EXAMPLE 1 Synthesis of Propoxylated Allyl Methacrylate (5 PO) of Formula (II) Propoxylated allyl alcohol (5 propylene oxide units per molecule) (1344.8 g), methacrylic acid (448.5 g), 4-methoxyphenol (6.75 g), methanesulfonic acid (70%, 33.75 g) and heptane (405.0 g) were added to a reactor and stirred at room temperature, with air sparge being applied. The mixture was heated to reflux while water generated was removed via azeotrope. After the reaction was complete (no more water formation) the mixture was neutralized with 25% NaOH and washed twice with 25% NaOH. The final product, propoxylated allyl methacrylate, was obtained by removing the heptane solvent under reduced pressure. Yield was 1532.4 grams.

EXAMPLE 2 Synthesis of propoxylated allyl methacrylate (2 PO) of Formula (II) Example 1 was repeated using 2 PO allyl alcohol.

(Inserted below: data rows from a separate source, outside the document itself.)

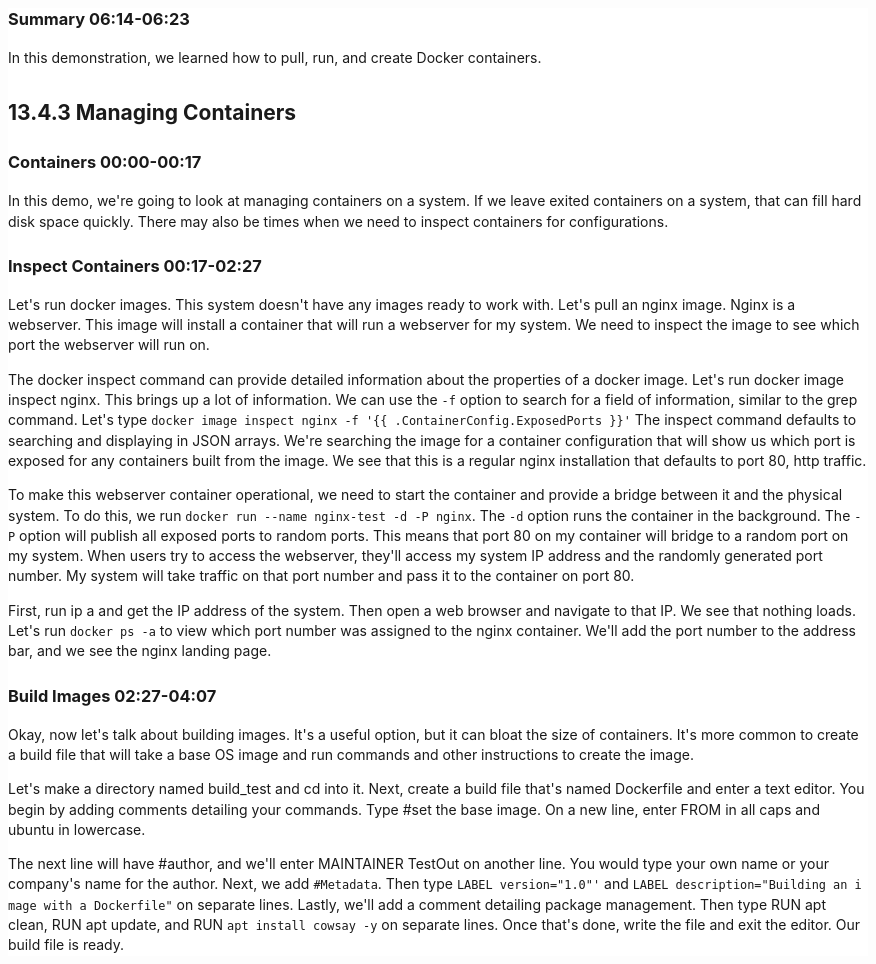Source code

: ### Summary 06:14-06:23

In this demonstration, we learned how to pull, run, and create Docker containers.

## 13.4.3 Managing Containers

### Containers 00:00-00:17

In this demo, we're going to look at managing containers on a system. If we leave exited containers on a system, that can fill hard disk space quickly. There may also be times when we need to inspect containers for configurations.

### Inspect Containers 00:17-02:27

Let's run docker images. This system doesn't have any images ready to work with. Let's pull an nginx image. Nginx is a webserver. This image will install a container that will run a webserver for my system. We need to inspect the image to see which port the webserver will run on.

The docker inspect command can provide detailed information about the properties of a docker image. Let's run docker image inspect nginx. This brings up a lot of information. We can use the `-f` option to search for a field of information, similar to the grep command. Let's type `docker image inspect nginx -f '{{ .ContainerConfig.ExposedPorts }}'` The inspect command defaults to searching and displaying in JSON arrays. We're searching the image for a container configuration that will show us which port is exposed for any containers built from the image. We see that this is a regular nginx installation that defaults to port 80, http traffic.

To make this webserver container operational, we need to start the container and provide a bridge between it and the physical system. To do this, we run `docker run --name nginx-test -d -P nginx`. The `-d` option runs the container in the background. The `-P` option will publish all exposed ports to random ports. This means that port 80 on my container will bridge to a random port on my system. When users try to access the webserver, they'll access my system IP address and the randomly generated port number. My system will take traffic on that port number and pass it to the container on port 80.

First, run ip a and get the IP address of the system. Then open a web browser and navigate to that IP. We see that nothing loads. Let's run `docker ps -a` to view which port number was assigned to the nginx container. We'll add the port number to the address bar, and we see the nginx landing page.

### Build Images 02:27-04:07

Okay, now let's talk about building images. It's a useful option, but it can bloat the size of containers. It's more common to create a build file that will take a base OS image and run commands and other instructions to create the image.

Let's make a directory named build_test and cd into it. Next, create a build file that's named Dockerfile and enter a text editor. You begin by adding comments detailing your commands. Type #set the base image. On a new line, enter FROM in all caps and ubuntu in lowercase.

The next line will have #author, and we'll enter MAINTAINER TestOut on another line. You would type your own name or your company's name for the author. Next, we add `#Metadata`. Then type `LABEL version="1.0"'` and `LABEL description="Building an image with a Dockerfile"` on separate lines. Lastly, we'll add a comment detailing package management. Then type RUN apt clean, RUN apt update, and RUN `apt install cowsay -y` on separate lines. Once that's done, write the file and exit the editor. Our build file is ready.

Allyl methacrylate having 2 propylene oxide groups per molecule was obtained.

EXAMPLE 3 Epoxidation of propoxylated allyl methacrylate (5 PO) 100.0 g unsaturated propoxylated allyl methacrylate ester from Example 1 was dissolved into 100.0 g toluene.

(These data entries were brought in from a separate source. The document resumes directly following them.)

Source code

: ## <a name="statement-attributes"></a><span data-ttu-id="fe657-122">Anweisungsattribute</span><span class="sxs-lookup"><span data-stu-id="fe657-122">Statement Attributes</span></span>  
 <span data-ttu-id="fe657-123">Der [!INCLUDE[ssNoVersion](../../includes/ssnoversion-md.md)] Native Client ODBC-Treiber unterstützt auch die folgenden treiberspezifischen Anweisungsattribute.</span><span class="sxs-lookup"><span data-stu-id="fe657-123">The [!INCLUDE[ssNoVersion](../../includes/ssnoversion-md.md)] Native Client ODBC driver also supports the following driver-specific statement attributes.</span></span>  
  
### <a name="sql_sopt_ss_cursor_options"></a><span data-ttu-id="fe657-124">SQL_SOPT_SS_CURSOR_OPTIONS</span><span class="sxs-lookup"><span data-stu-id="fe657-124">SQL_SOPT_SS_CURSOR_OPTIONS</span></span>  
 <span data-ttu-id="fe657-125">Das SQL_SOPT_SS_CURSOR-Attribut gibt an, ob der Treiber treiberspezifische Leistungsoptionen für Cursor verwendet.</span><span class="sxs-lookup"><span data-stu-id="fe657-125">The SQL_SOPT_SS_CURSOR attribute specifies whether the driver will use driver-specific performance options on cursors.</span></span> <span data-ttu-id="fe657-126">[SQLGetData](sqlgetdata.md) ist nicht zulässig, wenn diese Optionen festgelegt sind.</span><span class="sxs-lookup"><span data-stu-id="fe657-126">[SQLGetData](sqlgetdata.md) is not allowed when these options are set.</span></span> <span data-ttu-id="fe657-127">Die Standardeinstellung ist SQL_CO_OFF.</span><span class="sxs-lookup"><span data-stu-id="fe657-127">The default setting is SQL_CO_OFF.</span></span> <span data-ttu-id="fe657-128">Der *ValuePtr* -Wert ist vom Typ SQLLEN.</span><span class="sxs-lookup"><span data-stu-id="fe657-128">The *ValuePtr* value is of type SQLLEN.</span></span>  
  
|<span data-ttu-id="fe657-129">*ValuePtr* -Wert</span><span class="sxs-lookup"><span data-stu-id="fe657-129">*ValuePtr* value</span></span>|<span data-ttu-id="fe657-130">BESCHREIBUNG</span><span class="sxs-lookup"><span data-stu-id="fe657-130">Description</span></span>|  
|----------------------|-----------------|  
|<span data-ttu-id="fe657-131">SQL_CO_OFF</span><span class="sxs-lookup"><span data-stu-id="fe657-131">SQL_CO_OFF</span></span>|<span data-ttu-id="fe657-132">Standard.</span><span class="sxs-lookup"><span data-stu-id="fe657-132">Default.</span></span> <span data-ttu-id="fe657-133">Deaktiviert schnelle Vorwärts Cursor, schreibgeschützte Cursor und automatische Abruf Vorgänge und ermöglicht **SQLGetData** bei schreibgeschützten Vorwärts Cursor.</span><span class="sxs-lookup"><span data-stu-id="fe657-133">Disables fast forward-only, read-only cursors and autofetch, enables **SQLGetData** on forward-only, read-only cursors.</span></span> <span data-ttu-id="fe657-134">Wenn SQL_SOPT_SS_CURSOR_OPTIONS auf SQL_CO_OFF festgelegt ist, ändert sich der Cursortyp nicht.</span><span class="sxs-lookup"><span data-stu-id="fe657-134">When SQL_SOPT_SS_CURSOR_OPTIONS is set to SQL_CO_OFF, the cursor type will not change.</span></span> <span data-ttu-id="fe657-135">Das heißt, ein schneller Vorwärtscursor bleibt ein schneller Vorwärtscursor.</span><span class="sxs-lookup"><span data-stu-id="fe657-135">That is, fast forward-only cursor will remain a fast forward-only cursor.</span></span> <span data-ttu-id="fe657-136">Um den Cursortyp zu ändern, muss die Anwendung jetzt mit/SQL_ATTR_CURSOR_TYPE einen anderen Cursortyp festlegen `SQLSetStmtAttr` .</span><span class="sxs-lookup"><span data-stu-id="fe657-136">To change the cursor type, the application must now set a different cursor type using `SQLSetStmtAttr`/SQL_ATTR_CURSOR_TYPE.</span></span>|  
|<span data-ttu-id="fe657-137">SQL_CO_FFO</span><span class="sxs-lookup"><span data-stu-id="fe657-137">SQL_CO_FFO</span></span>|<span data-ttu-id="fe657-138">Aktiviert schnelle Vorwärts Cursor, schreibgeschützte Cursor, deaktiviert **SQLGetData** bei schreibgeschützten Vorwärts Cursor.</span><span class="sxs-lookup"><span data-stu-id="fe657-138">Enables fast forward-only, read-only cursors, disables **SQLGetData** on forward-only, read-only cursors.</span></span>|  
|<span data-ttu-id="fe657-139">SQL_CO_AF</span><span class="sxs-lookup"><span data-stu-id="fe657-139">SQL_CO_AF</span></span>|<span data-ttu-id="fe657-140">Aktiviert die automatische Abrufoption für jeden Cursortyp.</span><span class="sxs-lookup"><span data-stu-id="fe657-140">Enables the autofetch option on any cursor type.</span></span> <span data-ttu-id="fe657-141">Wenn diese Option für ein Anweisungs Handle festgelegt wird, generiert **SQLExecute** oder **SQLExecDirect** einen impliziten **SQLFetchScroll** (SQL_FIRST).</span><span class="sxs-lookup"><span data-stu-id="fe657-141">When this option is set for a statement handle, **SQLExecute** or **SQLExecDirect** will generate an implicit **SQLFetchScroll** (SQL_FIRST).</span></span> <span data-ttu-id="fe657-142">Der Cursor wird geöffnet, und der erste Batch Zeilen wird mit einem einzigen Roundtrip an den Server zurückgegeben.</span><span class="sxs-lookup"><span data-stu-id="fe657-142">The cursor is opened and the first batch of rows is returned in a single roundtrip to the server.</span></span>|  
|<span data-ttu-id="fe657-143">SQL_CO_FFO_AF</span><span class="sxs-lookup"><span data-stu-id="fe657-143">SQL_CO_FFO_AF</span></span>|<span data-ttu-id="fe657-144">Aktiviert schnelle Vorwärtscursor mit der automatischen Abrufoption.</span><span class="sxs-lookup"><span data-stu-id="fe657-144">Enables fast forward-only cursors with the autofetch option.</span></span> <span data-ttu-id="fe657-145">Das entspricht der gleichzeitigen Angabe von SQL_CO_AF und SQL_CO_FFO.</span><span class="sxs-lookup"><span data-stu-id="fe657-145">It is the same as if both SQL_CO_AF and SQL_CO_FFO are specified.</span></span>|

Then, 2.7 g {MeN [(CH2) 7cH3] 3) 3 {P°4 [W° (°2) 2] 4} the solution. The solution was stirred and heated to 60°C followed by slow addition of 50.0 ml H202 (30%) in 30 min.

After 22.0 hours, the reaction mixture was analyzed by GC, which showed 85% conversion to epoxide.

EXAMPLE 4 Epoxidation of propoxylated allyl methacrylate (5 PO) 3.0 g H2W04, 1.5 g NaOH (25%) and 1.5 g H3PO4 (85%) were added to a reactor at room temperature. Then 200.0 g propoxylated allyl methacrylate (5 PO) ester produced according to Example 1, 200.0 g toluene, and 3.0 g trioctyl methyl ammonium chloride were added. The mixture was stirred and heated to 60°C for 23 hours. GC analysis showed complete epoxidation to propoxylated glycidyl methacrylate.

While the invention has been described in sufficient detail for those skilled in the art to make and use it, various modifications, alternatives, and improvements should become readily apparent without departing from the spirit and scope of the invention as set forth in the following claims.